[Date Prev][Date Next] [Thread Prev][Thread Next] [Date Index] [Thread Index]

all my fonts go away.



I have a recurring problem.  Some debian package which I am automatically
updating is destroying something so that all my KDE applications have
no fonts at all.  I get nothing but silly little boxes.  Xterm
windows, and firefox display fine -- this seems to be a purely debian
problem.

The fonts are there.  The symptom shows up when I log out of this machine
(which, being my home server, I mostly never do) in order to let somebody
else log on to the console, or I want to do something in single user mode.
Then, _pow_, next time kde starts up, no fonts.  This means I have no
idea what package update does this.  The symptoms do not show up close
enough in time to when I make the offending change for me to track it.
This problem only happens 3 or 4 times a year.

dpkg -reconfigure kde
dpkg -reconfigure fontconfig

have not succeeded in fixing the problem.
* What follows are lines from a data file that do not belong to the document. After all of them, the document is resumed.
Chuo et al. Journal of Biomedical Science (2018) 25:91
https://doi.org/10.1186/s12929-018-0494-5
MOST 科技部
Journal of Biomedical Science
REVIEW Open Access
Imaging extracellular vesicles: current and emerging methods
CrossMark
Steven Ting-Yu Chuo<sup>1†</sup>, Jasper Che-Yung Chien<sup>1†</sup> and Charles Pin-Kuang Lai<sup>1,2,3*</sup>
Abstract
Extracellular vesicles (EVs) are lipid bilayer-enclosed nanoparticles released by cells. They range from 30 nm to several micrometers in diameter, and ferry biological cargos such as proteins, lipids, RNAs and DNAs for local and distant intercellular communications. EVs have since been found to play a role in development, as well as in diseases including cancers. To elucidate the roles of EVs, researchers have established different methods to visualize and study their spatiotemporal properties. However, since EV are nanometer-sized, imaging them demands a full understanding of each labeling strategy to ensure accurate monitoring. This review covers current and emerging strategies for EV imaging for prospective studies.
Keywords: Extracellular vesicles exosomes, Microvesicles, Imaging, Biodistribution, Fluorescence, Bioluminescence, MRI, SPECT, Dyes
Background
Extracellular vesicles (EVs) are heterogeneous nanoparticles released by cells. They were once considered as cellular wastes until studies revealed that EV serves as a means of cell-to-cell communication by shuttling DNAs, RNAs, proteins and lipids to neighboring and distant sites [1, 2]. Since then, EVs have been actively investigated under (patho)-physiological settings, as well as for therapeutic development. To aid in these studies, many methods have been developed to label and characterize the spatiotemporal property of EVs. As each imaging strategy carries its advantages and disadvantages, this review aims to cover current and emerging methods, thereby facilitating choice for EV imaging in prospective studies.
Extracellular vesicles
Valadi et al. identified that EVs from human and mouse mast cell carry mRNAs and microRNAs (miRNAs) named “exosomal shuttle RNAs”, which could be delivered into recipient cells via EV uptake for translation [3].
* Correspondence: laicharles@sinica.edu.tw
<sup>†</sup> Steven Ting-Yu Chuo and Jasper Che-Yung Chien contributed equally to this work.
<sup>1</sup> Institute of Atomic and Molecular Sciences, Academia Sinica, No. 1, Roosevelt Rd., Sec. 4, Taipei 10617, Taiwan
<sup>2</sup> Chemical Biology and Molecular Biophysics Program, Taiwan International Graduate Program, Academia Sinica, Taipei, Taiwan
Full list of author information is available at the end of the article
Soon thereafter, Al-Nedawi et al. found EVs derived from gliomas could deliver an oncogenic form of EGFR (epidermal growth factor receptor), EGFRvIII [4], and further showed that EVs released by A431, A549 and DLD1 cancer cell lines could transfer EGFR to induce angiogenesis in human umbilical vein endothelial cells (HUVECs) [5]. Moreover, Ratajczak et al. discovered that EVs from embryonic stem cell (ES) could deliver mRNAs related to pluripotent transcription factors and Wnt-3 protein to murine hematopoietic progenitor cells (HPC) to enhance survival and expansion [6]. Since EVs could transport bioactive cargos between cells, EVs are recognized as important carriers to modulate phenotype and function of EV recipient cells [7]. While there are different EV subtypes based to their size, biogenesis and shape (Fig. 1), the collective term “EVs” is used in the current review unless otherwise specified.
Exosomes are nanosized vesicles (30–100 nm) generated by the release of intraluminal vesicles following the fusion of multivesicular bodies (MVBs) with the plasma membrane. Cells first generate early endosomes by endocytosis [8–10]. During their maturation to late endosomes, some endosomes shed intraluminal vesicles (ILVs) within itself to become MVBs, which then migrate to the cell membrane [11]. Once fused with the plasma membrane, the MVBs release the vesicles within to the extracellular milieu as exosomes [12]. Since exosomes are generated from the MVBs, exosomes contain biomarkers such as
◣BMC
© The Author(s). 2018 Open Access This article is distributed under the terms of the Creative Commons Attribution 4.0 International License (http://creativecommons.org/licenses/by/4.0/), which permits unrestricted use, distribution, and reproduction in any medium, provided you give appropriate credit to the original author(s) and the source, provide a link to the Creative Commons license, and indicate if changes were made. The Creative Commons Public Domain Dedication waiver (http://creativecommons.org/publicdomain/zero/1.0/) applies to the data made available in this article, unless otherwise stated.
In the past, unselecting kde, and making a list of all packages that
then were deslected, on paper, by hand, because they depended on kde
and then deslecting them and making the similar list, until the
whole site was more or less naked and then reinstalling all the
packages has fixed the problem.  But it takes 2 days.

I am hoping that there is a KDE command that runs things in a
super-verbose mode with logging so that I can find out what is
actually failing when it goes off and tries to find fonts.  Also,
a kde command that says 'I know that I am in a situation that
_cannot happen_, but, just for fun, reload all the fonts again
anyhow' would be really useful.  Any secret commands that I do
not know about?

I really, truly believe that KDE should have one ascii font
always loaded independent of fontconfig, so that one always has
something to read should you get the sort of catastrophic failure
I am suffering from. 

Speaking of commands unknown to me, a debian command that says, 'find
out every package I have loaded and reinstall every last one of them a
second time' would also be useful.  I don't know any command like that,
or a way to get aptitude to spit out a list of all the packages I have
installed into a file someplace where I can make a script out of this.

Any other suggestions as to how to find out what is going wrong here,
or else, how to build a 'push here to fix everything' command that
works regardless of how things got broken, warmly appreciated.